• **WHAT YOU HAVE TO DO**: Work out the count of lines in the listing below that include "afzetmarkten". Give that count alone.

===

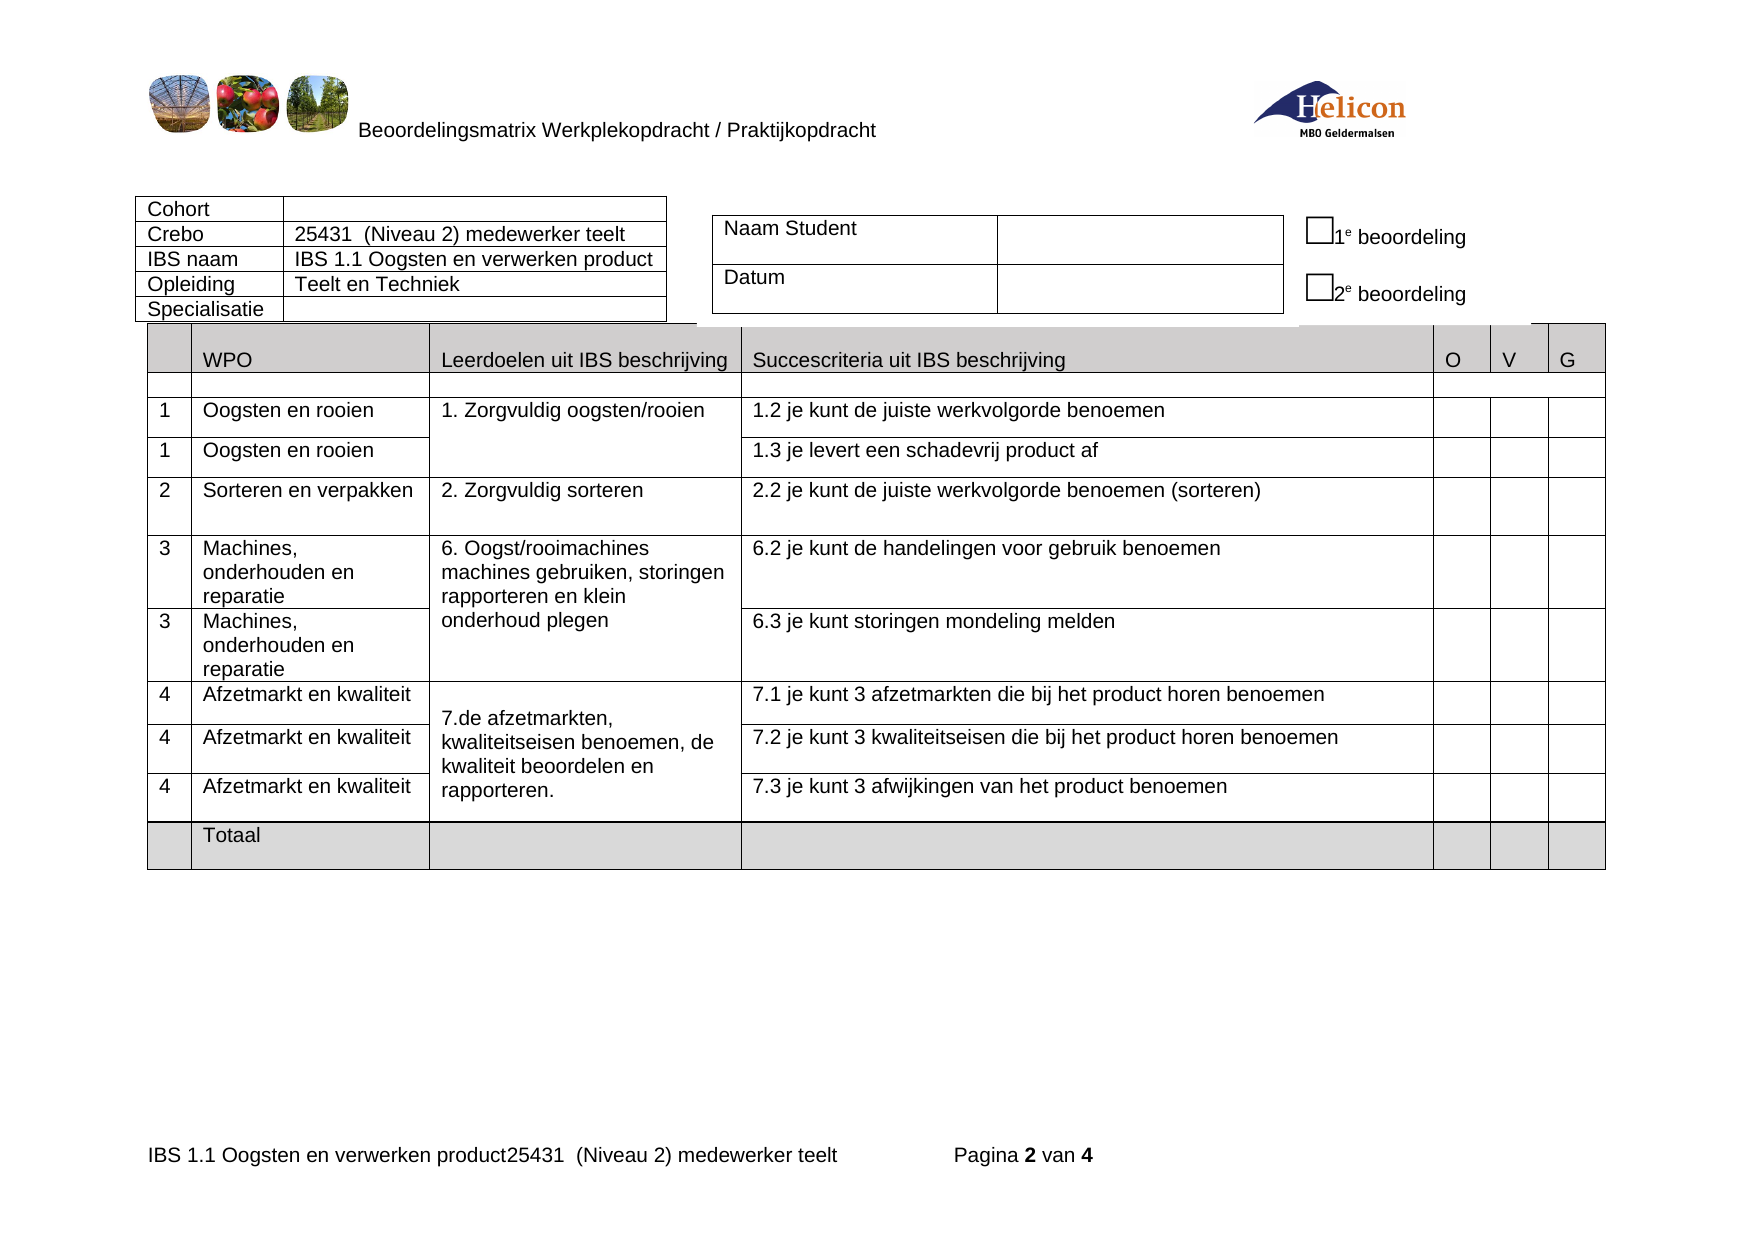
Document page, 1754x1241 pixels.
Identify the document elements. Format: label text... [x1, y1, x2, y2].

table_cell 7.3 je kunt 3 afwijkingen van het product benoemen [742, 774, 1433, 821]
table_header Succescriteria uit IBS beschrijving [742, 326, 1433, 372]
table_cell 25431 (Niveau 2) medewerker teelt [284, 222, 666, 246]
table_cell [1549, 438, 1605, 477]
table_cell [1491, 438, 1548, 477]
table_cell Opleiding [136, 272, 283, 296]
table_header WPO [192, 324, 429, 372]
table_cell Totaal [192, 823, 429, 869]
table_cell 1. Zorgvuldig oogsten/rooien [430, 398, 741, 477]
table_cell 2 [148, 478, 191, 535]
table_cell Afzetmarkt en kwaliteit [192, 682, 429, 723]
table_cell [1434, 823, 1490, 869]
table_header Cohort [136, 197, 283, 221]
table_cell [742, 823, 1433, 869]
table_cell [1491, 682, 1548, 723]
table_cell 2.2 je kunt de juiste werkvolgorde benoemen (sorteren) [742, 478, 1433, 535]
picture [1253, 81, 1406, 137]
table_cell [1549, 774, 1605, 821]
table_cell Specialisatie [136, 297, 283, 321]
table_cell [1434, 398, 1490, 437]
table_cell [1549, 609, 1605, 681]
table_cell 2. Zorgvuldig sorteren [430, 478, 741, 535]
table_cell 4 [148, 682, 191, 723]
picture [147, 73, 355, 137]
table_cell 3 [148, 536, 191, 608]
table_cell Sorteren en verpakken [192, 478, 429, 535]
table_header V [1491, 324, 1548, 372]
table_cell Teelt en Techniek [284, 272, 666, 296]
table_cell 1 [148, 438, 191, 477]
table_cell [148, 373, 191, 397]
table_cell [192, 373, 429, 397]
table_cell [742, 373, 1433, 397]
table_cell [284, 297, 666, 321]
table_cell [1549, 725, 1605, 772]
table_cell 7.1 je kunt 3 afzetmarkten die bij het product horen benoemen [742, 682, 1433, 723]
table_cell [1549, 536, 1605, 608]
table_cell 1.2 je kunt de juiste werkvolgorde benoemen [742, 398, 1433, 437]
table_cell 1.3 je levert een schadevrij product af [742, 438, 1433, 477]
table_cell [1491, 725, 1548, 772]
table_cell [430, 373, 741, 397]
table_cell 6.3 je kunt storingen mondeling melden [742, 609, 1433, 681]
table_cell [1491, 609, 1548, 681]
table_cell [1549, 398, 1605, 437]
table_cell [1549, 682, 1605, 723]
table_cell 7.2 je kunt 3 kwaliteitseisen die bij het product horen benoemen [742, 725, 1433, 772]
table_cell 7.de afzetmarkten, kwaliteitseisen benoemen, de kwaliteit beoordelen en rapporteren. [430, 682, 741, 821]
table_cell Machines, onderhouden en reparatie [192, 609, 429, 681]
table_cell [1491, 398, 1548, 437]
table_header [284, 197, 666, 221]
table_cell Crebo [136, 222, 283, 246]
table_header O [1434, 326, 1490, 372]
table_header Leerdoelen uit IBS beschrijving [430, 324, 741, 372]
table_header G [1549, 324, 1605, 372]
table_cell [1491, 478, 1548, 535]
table_cell 3 [148, 609, 191, 681]
table_cell Oogsten en rooien [192, 398, 429, 437]
table_cell 4 [148, 725, 191, 772]
table_cell [1434, 438, 1490, 477]
table_cell Afzetmarkt en kwaliteit [192, 725, 429, 772]
table_cell [1549, 823, 1605, 869]
table_header [148, 324, 191, 372]
table_cell [430, 823, 741, 869]
table_cell [148, 823, 191, 869]
table_cell Afzetmarkt en kwaliteit [192, 774, 429, 821]
table_cell IBS naam [136, 247, 283, 271]
table_cell IBS 1.1 Oogsten en verwerken product [284, 247, 666, 271]
table_cell 4 [148, 774, 191, 821]
table_cell [1434, 373, 1605, 397]
table_cell [1491, 823, 1548, 869]
table_cell [1434, 478, 1490, 535]
table_cell [1491, 536, 1548, 608]
table_cell [1549, 478, 1605, 535]
table_cell 6.2 je kunt de handelingen voor gebruik benoemen [742, 536, 1433, 608]
table_cell [1434, 682, 1490, 723]
table_cell Oogsten en rooien [192, 438, 429, 477]
table_cell Machines, onderhouden en reparatie [192, 536, 429, 608]
table_cell [1434, 536, 1490, 608]
table_cell [1434, 725, 1490, 772]
table_cell [1491, 774, 1548, 821]
table_cell 6. Oogst/rooimachines machines gebruiken, storingen rapporteren en klein onderhoud plegen [430, 536, 741, 681]
table_cell 1 [148, 398, 191, 437]
table_cell [1434, 774, 1490, 821]
table_cell [1434, 609, 1490, 681]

===

• **RESULT FOR THIS TASK**: 2